Tarek Chemaly and a positive ‘WTH’!

Tarek Chemaly and a positive ‘WTH’!

By Admin I: First of all, we’d be lucky as a blog if you’re loyal brofessional readers, and you’ve never heard about Tarek Chemaly! Evil laugh gets cut by reality: who in this field doesn’t know the guy behind Beirut ntsc, a blog that started years ago, and managed to become a reference to the advertising field. Tarek is a blogger, instructor, and a very eclectic visual artist as well; yes, we’re stating it! You might have considered his visual works (mainly produced with paint brush and co softwares) primitive, poor or just amateurs, but call me weird, I do honestly think that this guy managed to make a very unique line of visual works, something very pop, kitsch, not the commercial way, but the very personalized!

This wicked visual interpretation came even more experimental with the release of many videos, such as ‘Moulinex el Hobb’ that got online only 2 weeks ago: the video is a mix and (mis)match of images, because to Tarek, the whole approach came as a reminder to how radio stations were submerging the mass with happy-go-lucky songs, while they were actually hearing them in the shelter – hence the sometimes dark mood of the video.
Interestingly, it is also a reach out to the fake-nostalgia of Lebanon (Switzerland of the Middle East and all that fallacy) as everyone is trying to romanticize a past which probably never was there (Or was there for a certain elite which was living in a bubble).

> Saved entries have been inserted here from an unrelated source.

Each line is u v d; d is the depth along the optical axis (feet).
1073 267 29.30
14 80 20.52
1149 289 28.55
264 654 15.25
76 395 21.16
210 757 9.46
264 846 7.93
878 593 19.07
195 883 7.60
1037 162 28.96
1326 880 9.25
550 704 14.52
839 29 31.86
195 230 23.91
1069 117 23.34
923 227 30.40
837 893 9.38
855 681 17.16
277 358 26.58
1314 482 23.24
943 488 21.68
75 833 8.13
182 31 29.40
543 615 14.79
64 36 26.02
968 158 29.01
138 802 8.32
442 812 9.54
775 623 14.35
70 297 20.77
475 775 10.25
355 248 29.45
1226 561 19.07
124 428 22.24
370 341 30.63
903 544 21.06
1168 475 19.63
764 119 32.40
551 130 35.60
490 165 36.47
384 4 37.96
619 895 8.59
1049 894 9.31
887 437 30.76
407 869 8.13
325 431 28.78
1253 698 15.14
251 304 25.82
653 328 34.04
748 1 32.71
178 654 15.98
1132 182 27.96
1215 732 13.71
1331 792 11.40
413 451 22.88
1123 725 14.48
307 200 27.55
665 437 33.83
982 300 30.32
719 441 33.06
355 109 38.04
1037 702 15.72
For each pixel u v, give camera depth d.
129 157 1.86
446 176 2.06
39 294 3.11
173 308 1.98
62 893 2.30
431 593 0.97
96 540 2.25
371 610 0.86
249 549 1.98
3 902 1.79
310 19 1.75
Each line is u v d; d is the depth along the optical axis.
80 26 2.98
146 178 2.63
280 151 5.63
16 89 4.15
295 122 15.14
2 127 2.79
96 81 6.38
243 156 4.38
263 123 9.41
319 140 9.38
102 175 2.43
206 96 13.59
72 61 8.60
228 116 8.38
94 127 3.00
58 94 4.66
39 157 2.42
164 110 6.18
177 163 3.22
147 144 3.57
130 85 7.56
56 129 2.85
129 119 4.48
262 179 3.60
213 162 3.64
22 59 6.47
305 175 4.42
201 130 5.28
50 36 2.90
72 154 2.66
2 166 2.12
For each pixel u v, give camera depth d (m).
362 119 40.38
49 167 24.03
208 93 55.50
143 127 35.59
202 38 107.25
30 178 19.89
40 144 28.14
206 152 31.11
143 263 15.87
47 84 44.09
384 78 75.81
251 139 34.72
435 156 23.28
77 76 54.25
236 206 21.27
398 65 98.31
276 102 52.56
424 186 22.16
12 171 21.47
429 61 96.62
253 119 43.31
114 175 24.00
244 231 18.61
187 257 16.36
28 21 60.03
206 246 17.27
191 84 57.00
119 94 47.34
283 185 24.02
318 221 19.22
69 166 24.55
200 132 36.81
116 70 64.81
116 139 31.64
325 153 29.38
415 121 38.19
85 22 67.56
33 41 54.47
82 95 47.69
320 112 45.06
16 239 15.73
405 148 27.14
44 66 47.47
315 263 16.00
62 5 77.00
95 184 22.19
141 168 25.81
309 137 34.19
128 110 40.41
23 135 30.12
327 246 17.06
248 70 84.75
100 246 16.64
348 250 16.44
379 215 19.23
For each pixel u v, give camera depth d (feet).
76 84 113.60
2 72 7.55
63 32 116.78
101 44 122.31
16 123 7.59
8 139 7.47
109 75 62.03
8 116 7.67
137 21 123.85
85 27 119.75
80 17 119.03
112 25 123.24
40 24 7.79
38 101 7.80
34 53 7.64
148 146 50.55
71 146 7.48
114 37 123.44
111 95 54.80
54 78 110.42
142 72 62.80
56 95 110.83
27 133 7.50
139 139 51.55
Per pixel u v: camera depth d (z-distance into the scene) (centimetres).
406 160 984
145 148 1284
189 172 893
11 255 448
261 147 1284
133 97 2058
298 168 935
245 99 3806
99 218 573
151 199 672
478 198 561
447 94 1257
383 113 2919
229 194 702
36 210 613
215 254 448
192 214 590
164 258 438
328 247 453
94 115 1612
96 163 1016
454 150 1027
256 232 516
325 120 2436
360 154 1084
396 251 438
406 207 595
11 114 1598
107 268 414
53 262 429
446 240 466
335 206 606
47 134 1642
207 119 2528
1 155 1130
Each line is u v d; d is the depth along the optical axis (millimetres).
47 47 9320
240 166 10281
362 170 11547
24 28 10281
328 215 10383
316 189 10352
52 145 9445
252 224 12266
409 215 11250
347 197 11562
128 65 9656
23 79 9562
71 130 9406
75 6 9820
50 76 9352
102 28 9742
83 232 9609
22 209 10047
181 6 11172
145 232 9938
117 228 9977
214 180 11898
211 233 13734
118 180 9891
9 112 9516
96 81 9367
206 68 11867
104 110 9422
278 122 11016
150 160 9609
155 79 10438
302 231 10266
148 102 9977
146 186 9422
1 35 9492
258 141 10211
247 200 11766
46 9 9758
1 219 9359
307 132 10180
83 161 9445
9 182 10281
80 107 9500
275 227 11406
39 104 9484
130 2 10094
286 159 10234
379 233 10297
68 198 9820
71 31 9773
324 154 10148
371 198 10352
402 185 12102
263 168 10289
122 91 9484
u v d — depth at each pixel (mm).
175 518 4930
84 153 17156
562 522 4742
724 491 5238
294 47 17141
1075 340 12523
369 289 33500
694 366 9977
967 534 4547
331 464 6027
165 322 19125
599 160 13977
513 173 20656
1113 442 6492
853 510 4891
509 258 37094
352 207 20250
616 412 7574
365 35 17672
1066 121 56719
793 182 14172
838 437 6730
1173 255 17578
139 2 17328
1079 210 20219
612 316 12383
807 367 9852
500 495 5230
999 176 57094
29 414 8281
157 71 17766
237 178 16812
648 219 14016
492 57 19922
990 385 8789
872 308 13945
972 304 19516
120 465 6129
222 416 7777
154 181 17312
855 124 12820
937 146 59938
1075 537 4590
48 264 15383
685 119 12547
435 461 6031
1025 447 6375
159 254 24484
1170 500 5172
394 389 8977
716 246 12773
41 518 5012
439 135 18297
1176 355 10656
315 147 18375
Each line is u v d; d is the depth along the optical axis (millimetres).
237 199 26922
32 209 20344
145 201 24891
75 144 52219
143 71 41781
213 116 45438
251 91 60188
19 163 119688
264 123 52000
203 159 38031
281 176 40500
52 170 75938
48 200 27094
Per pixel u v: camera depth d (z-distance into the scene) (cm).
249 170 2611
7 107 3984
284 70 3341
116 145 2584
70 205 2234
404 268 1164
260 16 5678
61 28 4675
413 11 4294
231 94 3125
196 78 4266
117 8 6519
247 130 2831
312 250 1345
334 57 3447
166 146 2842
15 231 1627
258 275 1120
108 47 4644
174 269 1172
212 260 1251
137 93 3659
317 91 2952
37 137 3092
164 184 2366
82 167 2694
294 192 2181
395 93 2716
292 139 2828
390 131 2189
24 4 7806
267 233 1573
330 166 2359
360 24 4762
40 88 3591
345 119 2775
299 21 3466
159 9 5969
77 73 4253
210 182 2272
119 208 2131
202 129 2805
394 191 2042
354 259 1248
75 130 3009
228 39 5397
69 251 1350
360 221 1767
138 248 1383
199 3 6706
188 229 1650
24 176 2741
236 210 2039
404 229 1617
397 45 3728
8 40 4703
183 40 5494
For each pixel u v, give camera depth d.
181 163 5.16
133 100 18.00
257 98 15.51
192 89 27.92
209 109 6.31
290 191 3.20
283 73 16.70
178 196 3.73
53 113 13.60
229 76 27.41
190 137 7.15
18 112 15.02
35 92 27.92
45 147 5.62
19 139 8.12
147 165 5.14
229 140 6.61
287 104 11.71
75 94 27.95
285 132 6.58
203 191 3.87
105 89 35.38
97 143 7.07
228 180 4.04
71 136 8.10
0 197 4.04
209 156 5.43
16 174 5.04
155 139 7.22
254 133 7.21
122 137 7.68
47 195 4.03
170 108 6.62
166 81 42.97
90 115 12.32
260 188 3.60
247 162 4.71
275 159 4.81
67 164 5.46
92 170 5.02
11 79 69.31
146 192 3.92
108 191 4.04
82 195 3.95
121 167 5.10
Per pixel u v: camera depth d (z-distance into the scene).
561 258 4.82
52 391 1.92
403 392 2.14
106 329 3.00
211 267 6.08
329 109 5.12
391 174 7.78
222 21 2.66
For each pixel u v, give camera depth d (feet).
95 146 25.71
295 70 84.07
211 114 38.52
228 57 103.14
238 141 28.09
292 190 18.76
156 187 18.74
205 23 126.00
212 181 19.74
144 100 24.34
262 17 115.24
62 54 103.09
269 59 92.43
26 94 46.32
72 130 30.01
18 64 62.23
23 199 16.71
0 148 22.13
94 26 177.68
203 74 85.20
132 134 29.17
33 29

Tarek states: the bottom line is always the same: In a country so deeply divided, where everything is polarized, going back to pop culture (songs, advertising jingles, brands) could be a way to link us all back to one another through a collective memory which is the mesh of the fiber of society.

‘Moulinex el Hobb’, a 14-minute long musical is an engaging experimental piece emerging from
the 80s with the most popular hits being incorporated in a monologue about a Lebanese macho man’s (mis)adventures with women. This comes as a sequel to popular monologues about advertising jingles released earlier along with many other visual attempts.

So to set things straight, we are not here advertising Chemaly as an individual (he’s a competitor you know, *hairflip*) and we’re super certain that the guy can advertize himself quite well; we’re just exposing what we think is an interesting visual attempt, a merge between cultural design and a reach to narrative and innovative storytelling techniques. Pop art should remain pop, done by whoever decides to experiment and addressing a social collective memory; we have earlier featured the super talented Raed Yassin, and what Tarek does is quite a different approach but both contributing to our visual literacy.

It’s time for true Lebanese Pop art, les mecs!